Twenty-four hour cable news and the Internet often downplay the presumption of innocence and have added to potential jury bias by disseminating premature and inaccurate scientific information to the public.

There are other shortcomings in the justice system. The solving of murders is falling greatly in this country; from a "solved" rate of over 80 percent during the 1960s to about 50 percent today. As the pressure to solve these crimes and protect the public increases, the pressure of bad science and bad scientists in the courtroom will be greatly increased.

Some years ago the Supreme Court tried to address the issue of the admission of valid science in the courtroom. In a decision called Daubert, criteria were established for the admission of scientific testimony in the federal courtroom. But that decision did not contemplate the issue of biased forensic science in the criminal courtroom. And it may have unintentionally exacerbated the problem of invalid science that has now leeched into both federal and state criminal proceedings. It also spawned certification mills for experts, and gave birth to a deceptive procedure to validate biased science. "Peer review," one of the five benchmarks suggested in Daubert to ensure that another scientist independently confirmed scientific methods and opinions, has been misused. Some criminalists now testify that their supervisor, who is administratively responsible to sign off on their work, agrees with their opinion. This type of hearsay second opinion, cloaked in the aura of experience from an allegedly more knowledgeable scientist under the guise of "peer review," doubly misleads a jury into believing invalid evidence is based on a valid science.

Our president, Congress, and our courts should pay attention to the NAS report and devise ways to improve our forensic science infrastructure.
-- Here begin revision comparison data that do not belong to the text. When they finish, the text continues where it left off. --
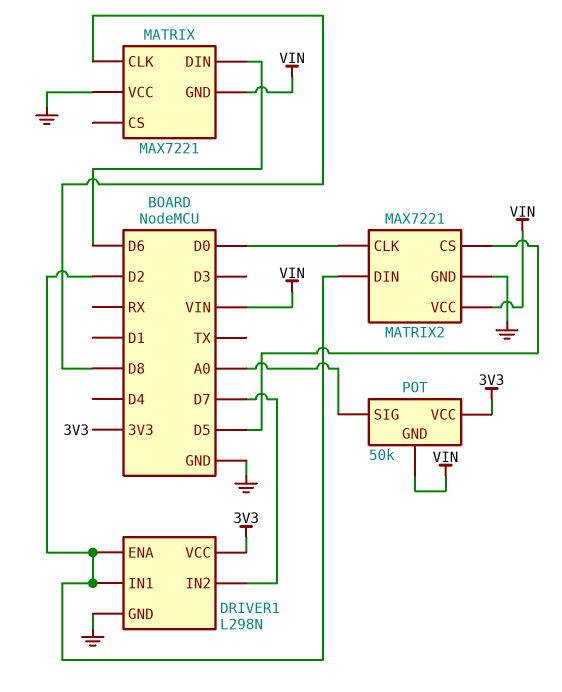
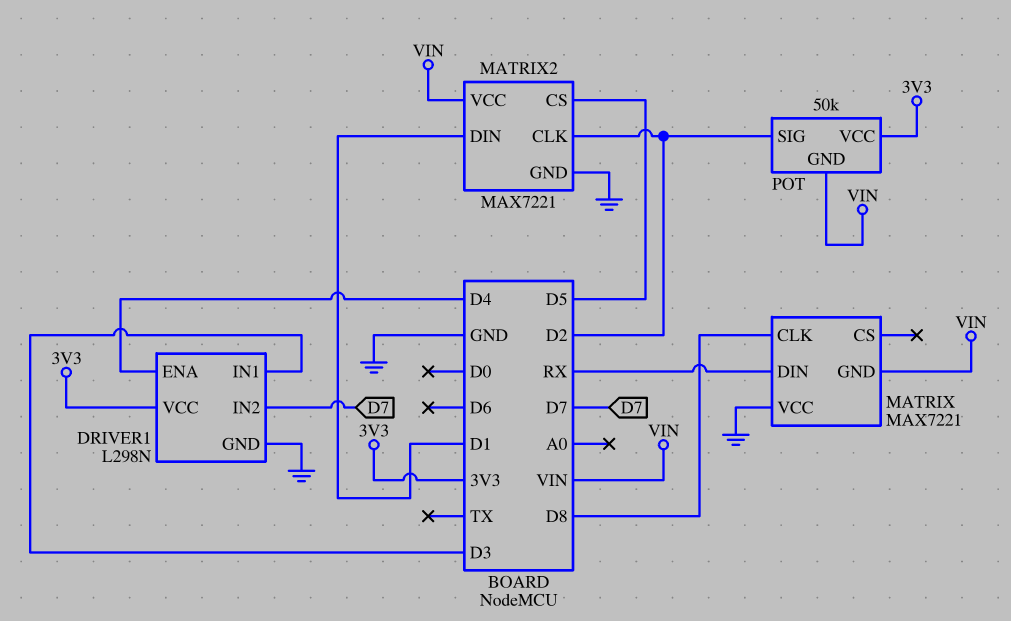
DRIVER1 pin ENA: D2 -> D4
DRIVER1 pin IN1: D2 -> D3
MATRIX pin DIN: D6 -> RX
MATRIX2 pin CLK: D0 -> D2
MATRIX2 pin DIN: D2 -> D1
POT pin SIG: A0 -> D2

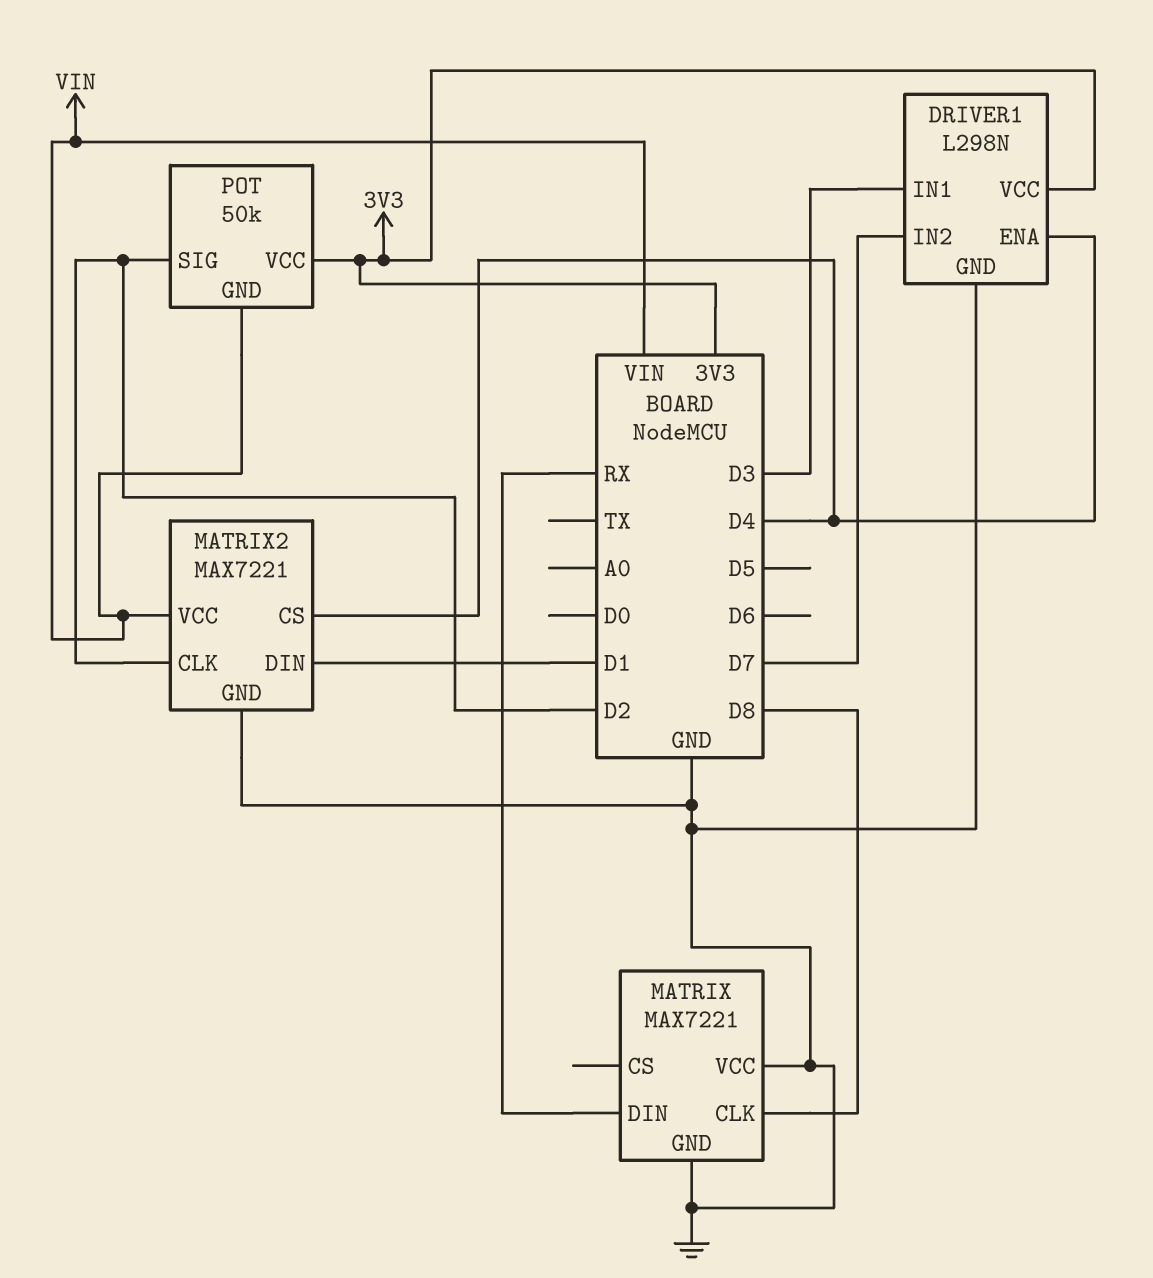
MATRIX pin GND: VIN -> GND
MATRIX2 pin CS: D5 -> D4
Bad science will still enter the courtroom unless and until there are strict national standards formulated by independent scientists who are not subject to prosecutorial, legal or judicial manipulation. The NAS report recommends that Congress should establish and appropriate funds for an independent federal entity, the National Institute of Forensic Science. Scientists need to be properly trained and board certified by appropriate agencies not diploma mills. But most important, they need to be independent.

Unfortunately, a disturbing trend is arising. Some, instead of reforming the problems, are protecting existing law enforcement crime labs sections to continue as is, rather than ensuring the rigorous independent scientific validation of forensic testing. Some governmental bodies are seeking to give their imprimatur to certain past crime lab practices merely because some other third party accredits lab procedures. For example, recently the New York State Forensic Science Commission was asked to accredit a unit of a police lab in duct tape comparison. Over the objection of some of its members, the Commission voted to give the New York State accreditation based upon the an accreditation by a group known as the American Society of Crime Lab Directors. This was done even there are no such validation studies of this 'discipline', the exact type of lack of scientific validity the NAS report highlighted.

Until long-range solutions can be implemented, interim stopgap remedies must be employed. Judges in the many fragmented jurisdictions across the United States are not equipped to be the gatekeeper of forensic science or scientists during the many years required for this transition to take place. Select caches of judges in all jurisdictions need to be immediately trained about unvalidated science. And just as is done now in the mass tort cases, which only involve money, these specialized judges should be assigned criminal cases concerning the deprivation of one's life or freedom based on forensic science.

The solutions are massive and extreme, but then again, so is the problem.